On entendit des pas précipités, la course de Christine qui revenait dans la chambre Louis-Philippe, comme pour chercher un abri devant notre mur.
—Pourquoi fuis-tu? disait la voix rageuse qui avait suivi... Veux-tu bien me rendre mon sac! Tu ne sais donc pas que c'est le sac de la vie et de la mort?
—Écoutez-moi Erik, soupira la jeune femme... puisque désormais il est entendu que nous devons vivre ensemble... qu'est-ce que çà vous fait?... Tout ce qui est à vous m'appartient!...

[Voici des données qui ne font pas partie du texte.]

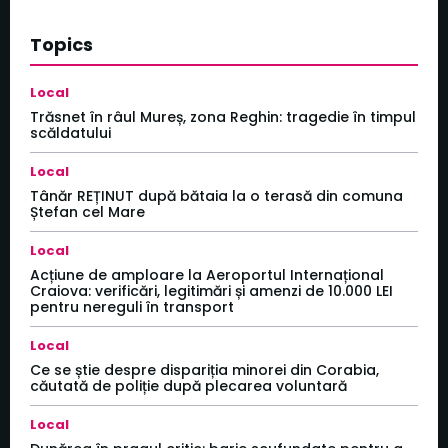
Topics
Local
Trăsnet în râul Mureș, zona Reghin: tragedie în timpul
scăldatului
Local
Tânăr REȚINUT după bătaia la o terasă din comuna
Ștefan cel Mare
Local
Acțiune de amploare la Aeroportul Internațional
Craiova: verificări, legitimări și amenzi de 10.000 LEI
pentru nereguli în transport
Local
Ce se știe despre dispariția minorei din Corabia,
căutată de poliție după plecarea voluntară
Local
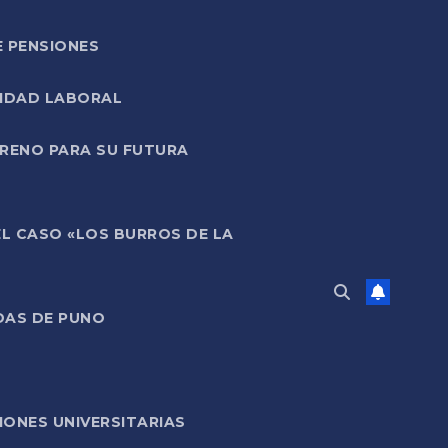
E PENSIONES
LIDAD LABORAL
RRENO PARA SU FUTURA
EL CASO «LOS BURROS DE LA
DAS DE PUNO
ONES UNIVERSITARIAS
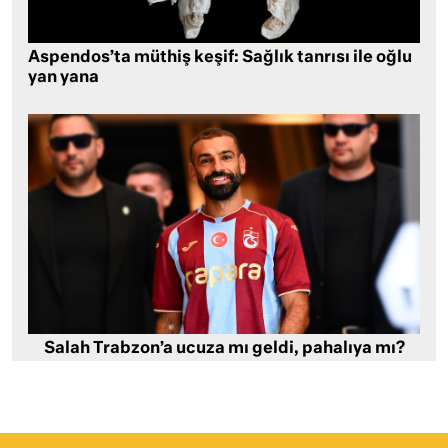
Aspendos’ta müthiş keşif: Sağlık tanrısı ile oğlu
yan yana
Salah Trabzon’a ucuza mı geldi, pahalıya mı?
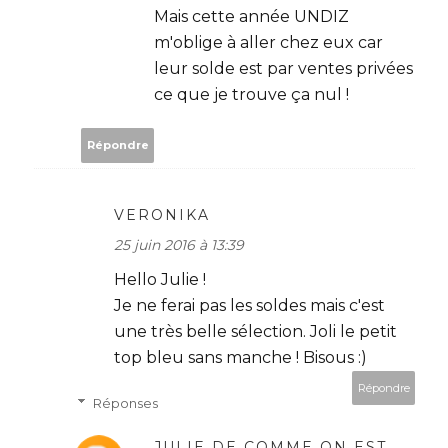
Mais cette année UNDIZ
m'oblige à aller chez eux car
leur solde est par ventes privées
ce que je trouve ça nul !
Répondre
VERONIKA
25 juin 2016 à 13:39
Hello Julie !
Je ne ferai pas les soldes mais c'est
une très belle sélection. Joli le petit
top bleu sans manche ! Bisous :)
Répondre
Réponses
JULIE DE COMME ON EST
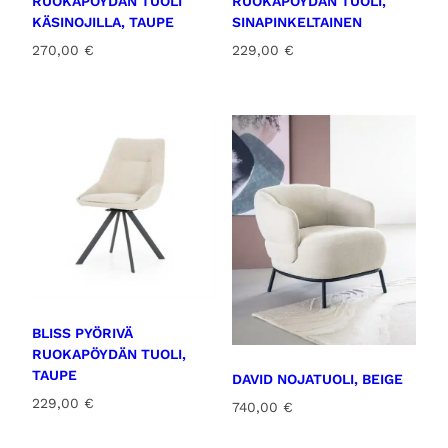
RUOKAPÖYDÄN TUOLI
RUOKAPÖYDÄN TUOLI,
KÄSINOJILLA, TAUPE
SINAPINKELTAINEN
270,00
€
229,00
€
BLISS PYÖRIVÄ
RUOKAPÖYDÄN TUOLI,
TAUPE
DAVID NOJATUOLI, BEIGE
229,00
€
740,00
€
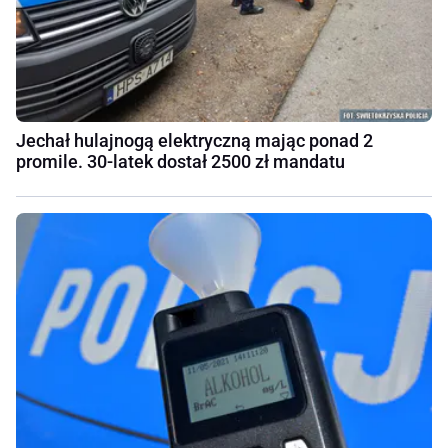
Jechał hulajnogą elektryczną mając ponad 2
promile. 30-latek dostał 2500 zł mandatu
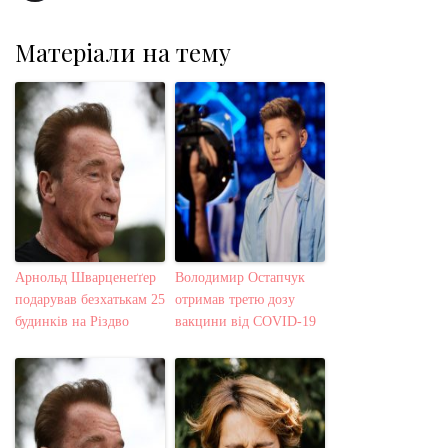
Матеріали на тему
Арнольд Шварценеґґер
Володимир Остапчук
подарував безхатькам 25
отримав третю дозу
будинків на Різдво
вакцини від COVID-19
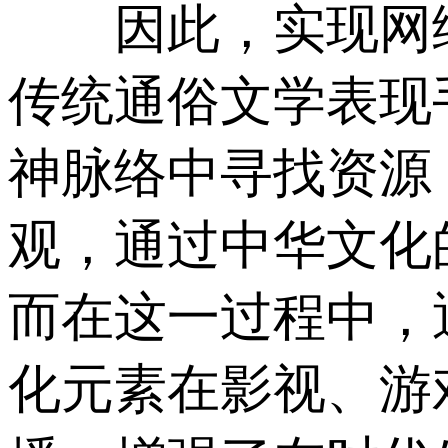
因此，实现网络
传统通俗文学表现
神脉络中寻找资源
观，通过中华文化
而在这一过程中，
化元素在影视、游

Cela était dit d'une façon si tremblante que cela faisait pitié. La malheureuse devait employer ce qui lui restait d'énergie à surmonter sa terreur... Mais ce n'était point avec d'aussi enfantines supercheries, dites en claquant des dents, qu'on pouvait surprendre le monstre.
—Vous savez bien qu'il n'y a là-dedans que deux clefs... Qu'est-ce que vous voulez faire? demanda-t-il.